Flash Attention ESM2 (FAESM)

This is an efficient Flash Attention implementation of ESM2 (Evolutionary Scale Modeling) that provides nearly 50% speedup and memory reduction compared to the original implementation. All the source code is from FAPLM. Give us a star if you find it useful :)

Key Features

Automatic Flash Attention: Automatically uses FlashAttention for up to 70% faster inference and 60% memory reduction when available
Smart Fallback: Automatically falls back to PyTorch SDPA if Flash Attention is not installed
Drop-in Replacement: Same API as the original ESM2 models
Memory Efficient: Removes padding tokens during computation for better efficiency

Installation Requirements

# Install PyTorch (if not already installed)
pip install torch

# Install Flash Attention (optional, for best performance)
pip install flash-attn --no-build-isolation --no-cache-dir

# Install huggingface 
pip install transformers

Usage

One change the repo name and turn on trust_remote_code=True.

from transformers import AutoModelForMaskedLM, AutoTokenizer

model = AutoModelForMaskedLM.from_pretrained("fredzzp/esm2_t33_650M_UR50D", trust_remote_code=True).to("cuda").eval().half()
tokenizer = AutoTokenizer.from_pretrained("fredzzp/esm2_t33_650M_UR50D")
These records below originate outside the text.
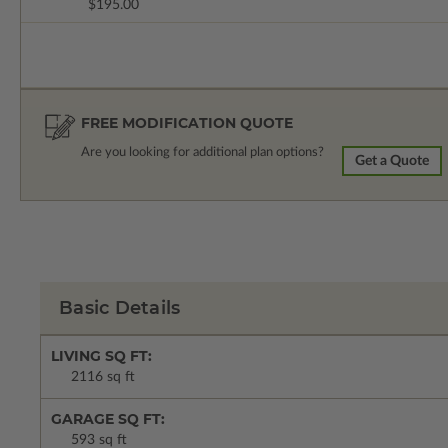
$195.00
FREE MODIFICATION QUOTE
Are you looking for additional plan options?
Get a Quote
Basic Details
LIVING SQ FT:
2116 sq ft
GARAGE SQ FT:
593 sq ft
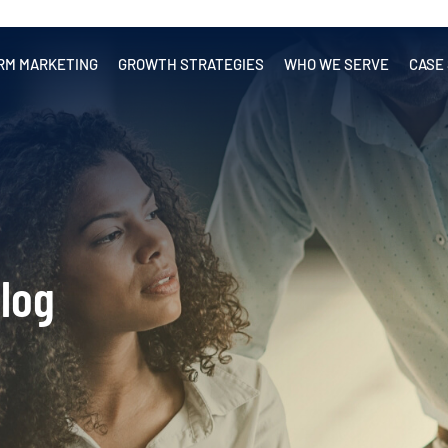
RM MARKETING
GROWTH STRATEGIES
WHO WE SERVE
CASE
log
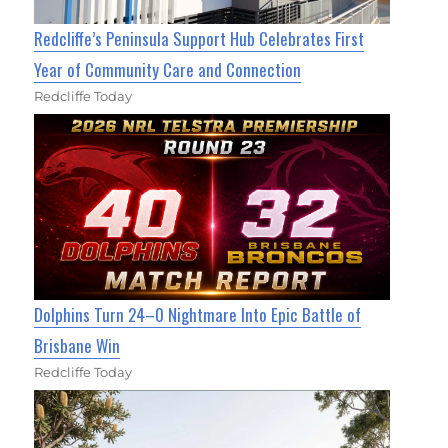
Redcliffe’s Peninsula Support Hub Celebrates First
Year of Community Care and Connection
Redcliffe Today
Dolphins Turn 24–0 Nightmare Into Epic Battle of
Brisbane Win
Redcliffe Today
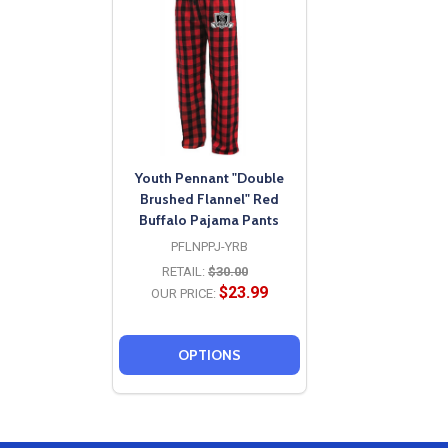
Youth Pennant "Double
Brushed Flannel" Red
Buffalo Pajama Pants
PFLNPPJ-YRB
RETAIL:
$30.00
$23.99
OUR PRICE:
OPTIONS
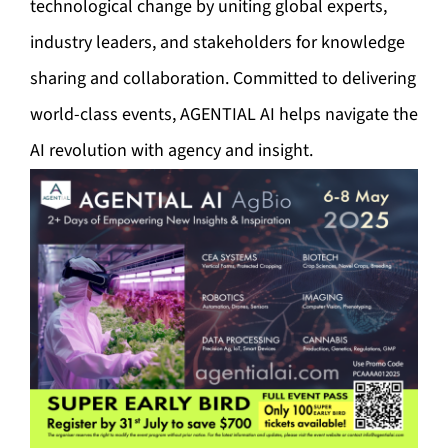
technological change by uniting global experts,
industry leaders, and stakeholders for knowledge
sharing and collaboration. Committed to delivering
world-class events, AGENTIAL AI helps navigate the
AI revolution with agency and insight.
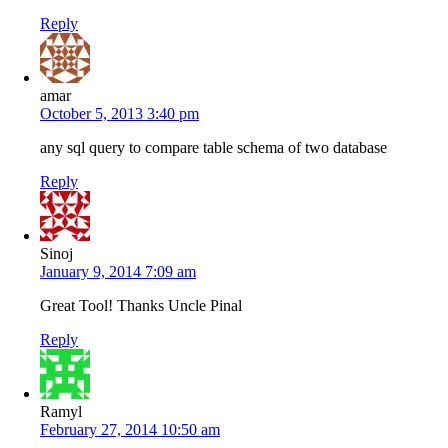
Reply
amar
October 5, 2013 3:40 pm
any sql query to compare table schema of two database
Reply
Sinoj
January 9, 2014 7:09 am
Great Tool! Thanks Uncle Pinal
Reply
Ramyl
February 27, 2014 10:50 am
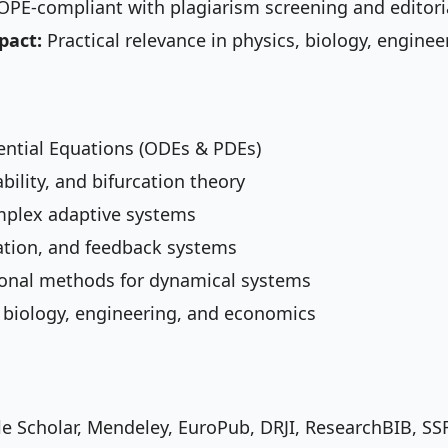
PE-compliant with plagiarism screening and editori
pact:
Practical relevance in physics, biology, engine
erential Equations (ODEs & PDEs)
bility, and bifurcation theory
omplex adaptive systems
ation, and feedback systems
onal methods for dynamical systems
, biology, engineering, and economics
le Scholar, Mendeley, EuroPub, DRJI, ResearchBIB, SS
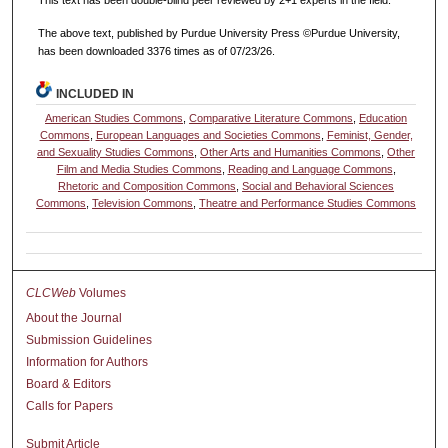
This text has been double-blind peer reviewed by 2+1 experts in the field.
The above text, published by Purdue University Press ©Purdue University,
has been downloaded 3376 times as of 07/23/26.
INCLUDED IN
American Studies Commons
,
Comparative Literature Commons
,
Education
Commons
,
European Languages and Societies Commons
,
Feminist, Gender,
and Sexuality Studies Commons
,
Other Arts and Humanities Commons
,
Other
Film and Media Studies Commons
,
Reading and Language Commons
,
Rhetoric and Composition Commons
,
Social and Behavioral Sciences
Commons
,
Television Commons
,
Theatre and Performance Studies Commons
CLCWeb
Volumes
About the Journal
Submission Guidelines
Information for Authors
Board & Editors
Calls for Papers
Submit Article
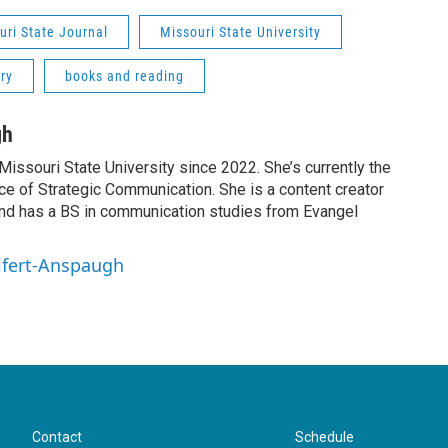
uri State Journal
Missouri State University
ry
books and reading
gh
Missouri State University since 2022. She’s currently the
fice of Strategic Communication. She is a content creator
nd has a BS in communication studies from Evangel
eifert-Anspaugh
Contact
Schedule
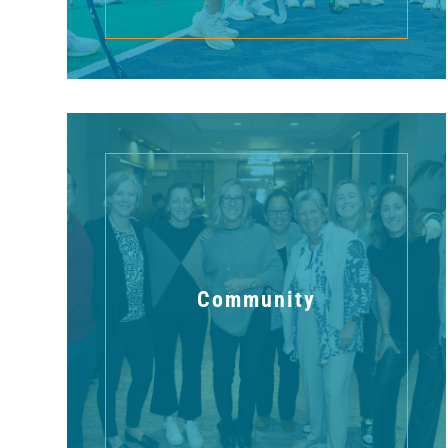
Community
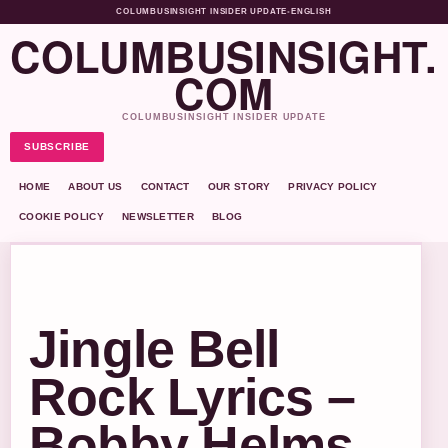
COLUMBUSINSIGHT INSIDER UPDATE
•
ENGLISH
COLUMBUSINSIGHT.
COM
COLUMBUSINSIGHT INSIDER UPDATE
SUBSCRIBE
HOME
ABOUT US
CONTACT
OUR STORY
PRIVACY POLICY
COOKIE POLICY
NEWSLETTER
BLOG
Jingle Bell
Rock Lyrics –
Bobby Helms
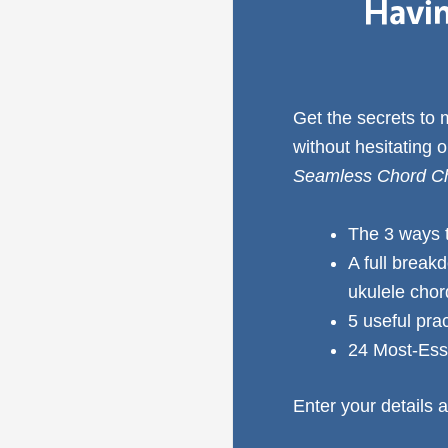
Havin
Get the secrets to
without hesitating 
Seamless Chord Ch
The 3 ways 
A full break
ukulele cho
5 useful pra
24 Most-Ess
Enter your details a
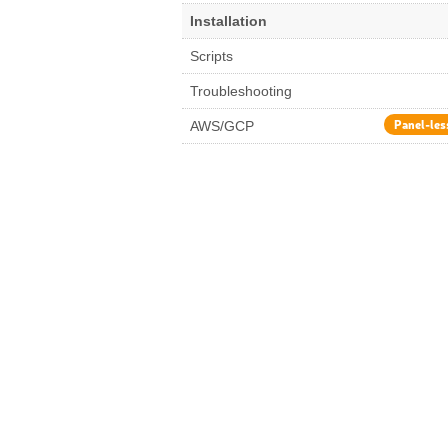
Installation
Scripts
Troubleshooting
Panel-les
AWS/GCP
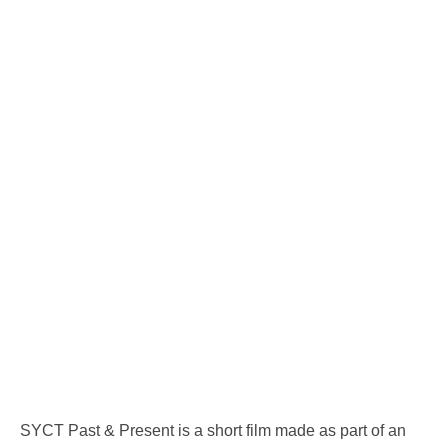
SYCT Past & Present is a short film made as part of an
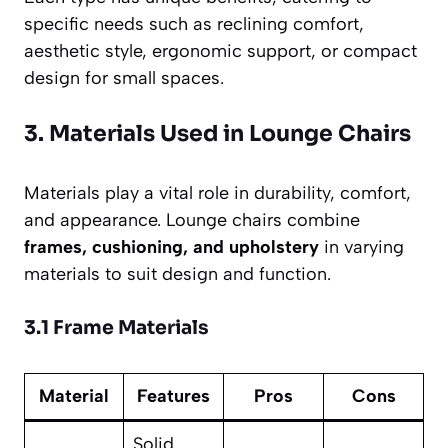
specific needs such as reclining comfort,
aesthetic style, ergonomic support, or compact
design for small spaces.
3. Materials Used in Lounge Chairs
Materials play a vital role in durability, comfort,
and appearance. Lounge chairs combine
frames, cushioning, and upholstery
in varying
materials to suit design and function.
3.1 Frame Materials
Material
Features
Pros
Cons
Solid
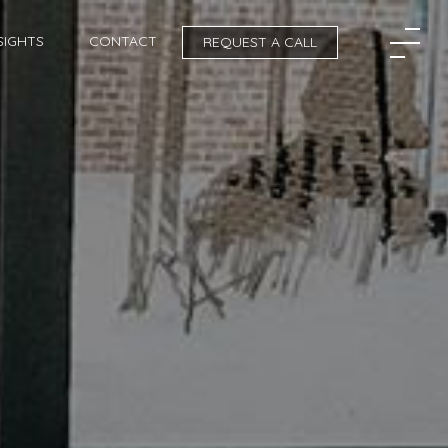
SIGHTS
CONTACT
REQUEST A CALL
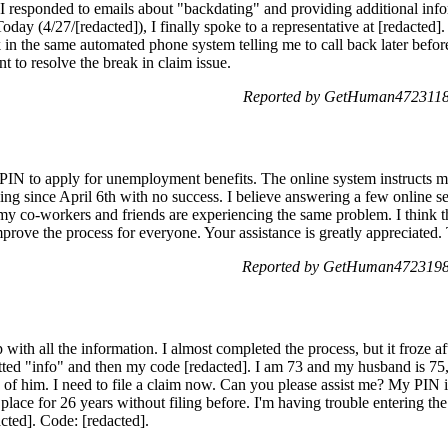
. I responded to emails about "backdating" and providing additional inf
oday (4/27/[redacted]), I finally spoke to a representative at [redacted]
in the same automated phone system telling me to call back later befor
nt to resolve the break in claim issue.
Reported by GetHuman4723118 
y PIN to apply for unemployment benefits. The online system instruct
lling since April 6th with no success. I believe answering a few online se
my co-workers and friends are experiencing the same problem. I think 
prove the process for everyone. Your assistance is greatly appreciated
Reported by GetHuman4723198 
ith all the information. I almost completed the process, but it froze af
tted "info" and then my code [redacted]. I am 73 and my husband is 75, 
e of him. I need to file a claim now. Can you please assist me? My PIN 
place for 26 years without filing before. I'm having trouble entering the
ted]. Code: [redacted].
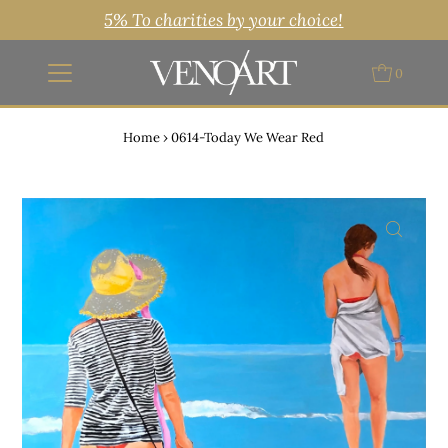
5% To charities by your choice!
0
Home
›
0614-Today We Wear Red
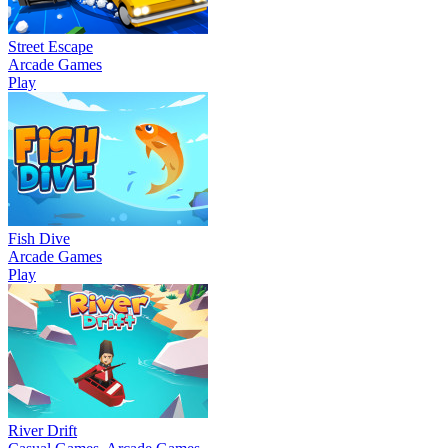
Street Escape
Arcade Games
Play
Fish Dive
Arcade Games
Play
River Drift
input_ids = tokenizer("AGC", return_tensors="pt").input_ids.to("cuda")
output = model(input_ids)
print(output['logits'].shape)
print(output['last_hidden_state'].shape)

Supported ESM Versions

Model	Num Layers	Num Parameters
fredzzp/esm2_t36_3B_UR50D	36	3B
fredzzp/esm2_t33_650M_UR50D	33	650M
fredzzp/esm2_t30_150M_UR50D	30	150M
fredzzp/esm2_t12_35M_UR50D	12	35M
fredzzp/esm2_t6_8M_UR50D	6	8M

Citation

If you use this implementation, please cite both the original ESM2 paper and this work:

@article{lin2023evolutionary,
  title={Evolutionary-scale prediction of atomic-level protein structure with a language model},
  author={Lin, Zeming and Akin, Halil and Rao, Roshan and Hie, Brian and Zhu, Zihang and Lu, Wenting and Smetanin, Nikita and Verkuil, Robert and Kabeli, Ori and Shmueli, Yair and others},
  journal={Science},
  volume={379},
  number={6637},
  pages={1123--1130},
  year={2023},
  publisher={American Association for the Advancement of Science}
}

@misc{faesm2024,
  author       = {Fred Zhangzhi Peng, Pranam Chatterjee, and contributors},
  title        = {FAESM: An efficient PyTorch implementation of Evolutionary Scale Modeling (ESM)},
  year         = {2024},
  howpublished = {\url{https://github.com/pengzhangzhi/faesm}},
  note         = {Efficient PyTorch implementation of ESM with FlashAttention and Scalar Dot-Product Attention (SDPA)},
  abstract     = {FAESM is a drop-in replacement for the official ESM implementation, designed to save up to 60% memory usage and 70% inference time, while maintaining compatibility with the ESM API.},
}

License

This implementation is licensed under the MIT License. The ESM2 model weights maintain their original licensing terms.